I get what the RIAA is doing. Record sales are way down, while the number of people downloading music illegally off peer-to-peer networks is up. The RIAA want to make an example of the few people they catch to discourage others from downloading music for free, or sharing the music they bought freely with others.

The recording industry will tell you that it’s in your best interest to go along with their pogrom. Their industry is suffering they’ll say, which means that labels just won’t have the resources to discover and develop fine new talents like Ashlee Simpson and Sisqo. You, the listener, will suffer horribly.

The RIAA will also tell you that illegal downloading is affecting artists, although in my opinion music that’s outside of the mainstream is better than it’s been in a long time. I would go as far as to say that illegal downloading may be affecting artists in a good way — maybe low record sales are what forced David Lee Roth to reunite with Van Halen, for Sting to get back with The Police, Flava Flave with Public Enemy, Frank Black with the Pixies, Zach de la Rocha back with Rage Against the Machine.
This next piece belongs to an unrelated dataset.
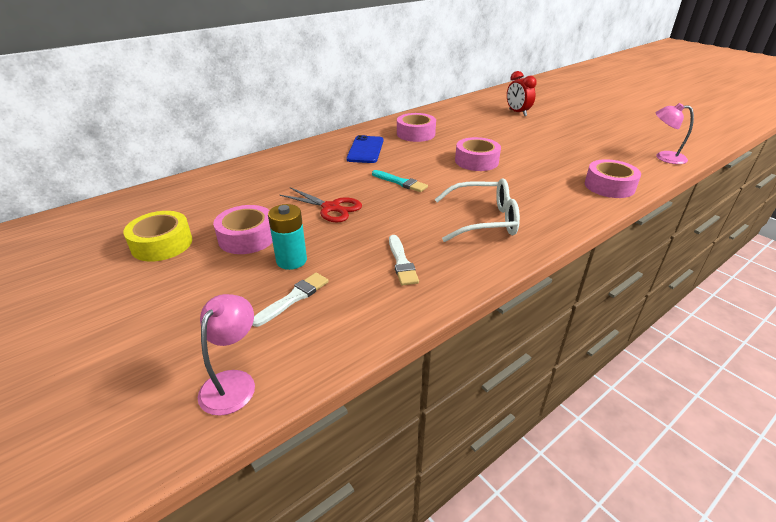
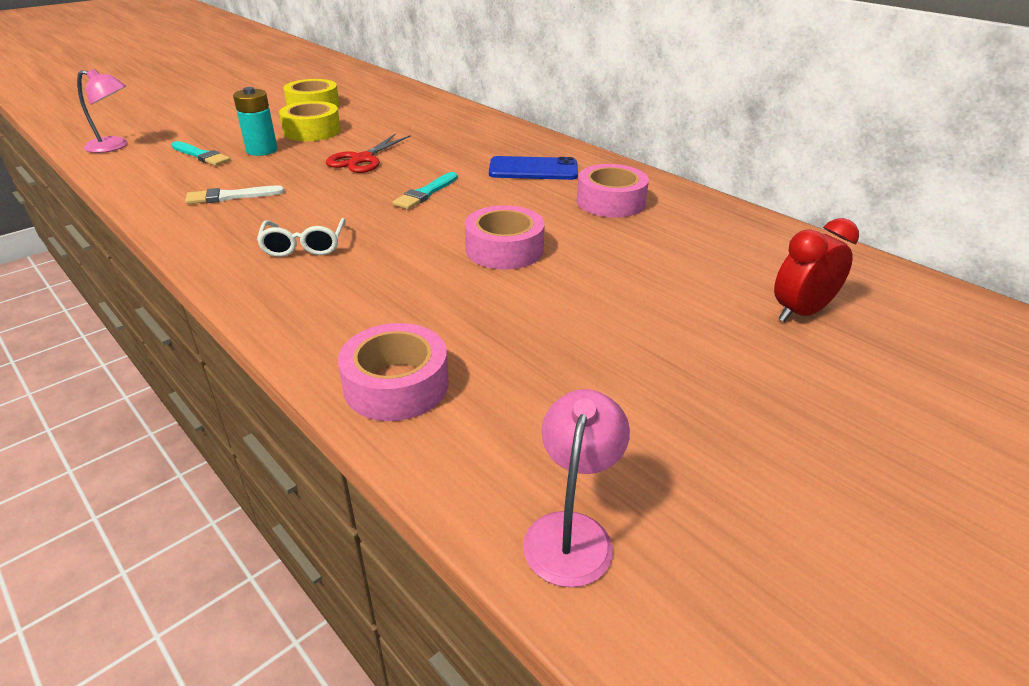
camera: 85 degrees right, 0 degrees up
pink tape [213,205,273,254] -> yellow tape [279,101,341,141]
white brush [253,273,329,327] -> turquoise brush [171,141,231,166]
white glasses [435,178,520,242] -> white glasses [257,218,346,257], size x0.65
Now we’re hearing that a reunited Guns ’N Roses may go on tour with the Stone Temple Pilots. When royalties suffer, bands get back to playing live.

But I digress. As I was trying to say, the music industry will try to tell you that it’s always been there, since the first Victrola rolled off the assembly line. It’s the Alpha and Omega of music, the first and last, a natural and necessary link between musicians and the public. Music, they’ll say, is impossible without a music industry.

Except that’s never really been the case. The Grateful Dead were one of the biggest earning bands of all time, and they created their own record company and managed themselves. Phish was never played on mainstream radio stations, but still managed to sell more concert tickets than any other band any summer they were on tour.

Now, in the digital age, literally anybody can start an Internet radio station. Bands like OK Go became famous because they put quirky homemade videos on You Tube, not because their record label paid to get them onto MTV. There are dozens of websites to visit to learn about new bands and hear the kinds of music you like, whether it makes the Billboard charts or not.

The RIAA’s mistake was that it missed the bus. The world changed, the technology changed, and they stayed the same. For an industry that has always prided itself on vision, they were blinded to the possibilities of the digital age.

Unfortunately for them the old model no longer applies. There’s less need for the middleman in the new paradigm, and less opportunity to wedge themselves between the bands and their fans.

Radiohead figured that out when releasing their new album, In Rainbows , entirely on the web. There’s no price tag whatsoever. Instead, they’re telling fans to pay what they want to download the album.

That actually makes good financial sense if everyone pays $2 for the album, or 20 cents a track. Under the old model that RIAA wants to preserve, money from every CD sold goes into the materials used, production costs, art design, promotion, and to a swarm of middlemen and distributors at every stage of the production process. As a result the bands really get one or two dollars for every CD sold, depending on their contract with the record company and the sale price.

Even when songs are sold on iTunes the recording industry and Apple make more money than the musicians themselves.

Under Radiohead’s system, the band will get every cent they generate through online sales, while guaranteeing a huge number of downloads — for a measly $2, if that’s what you choose to pay, you can’t afford not to buy this album.

So on the one hand we have the RIAA suing single mothers sharing 24 songs, and on the other hand we have Radiohead practically giving their songs away. It’s a defining moment for music, where musicians and fans will have to decide if they want to live in the past or embrace the future. I think we’d all survive if the recording industry went belly up, and so would good music. I’m not so sure about Ashlee Simpson. So kill the beast already — In Rainbows is available at www.radiohead.com.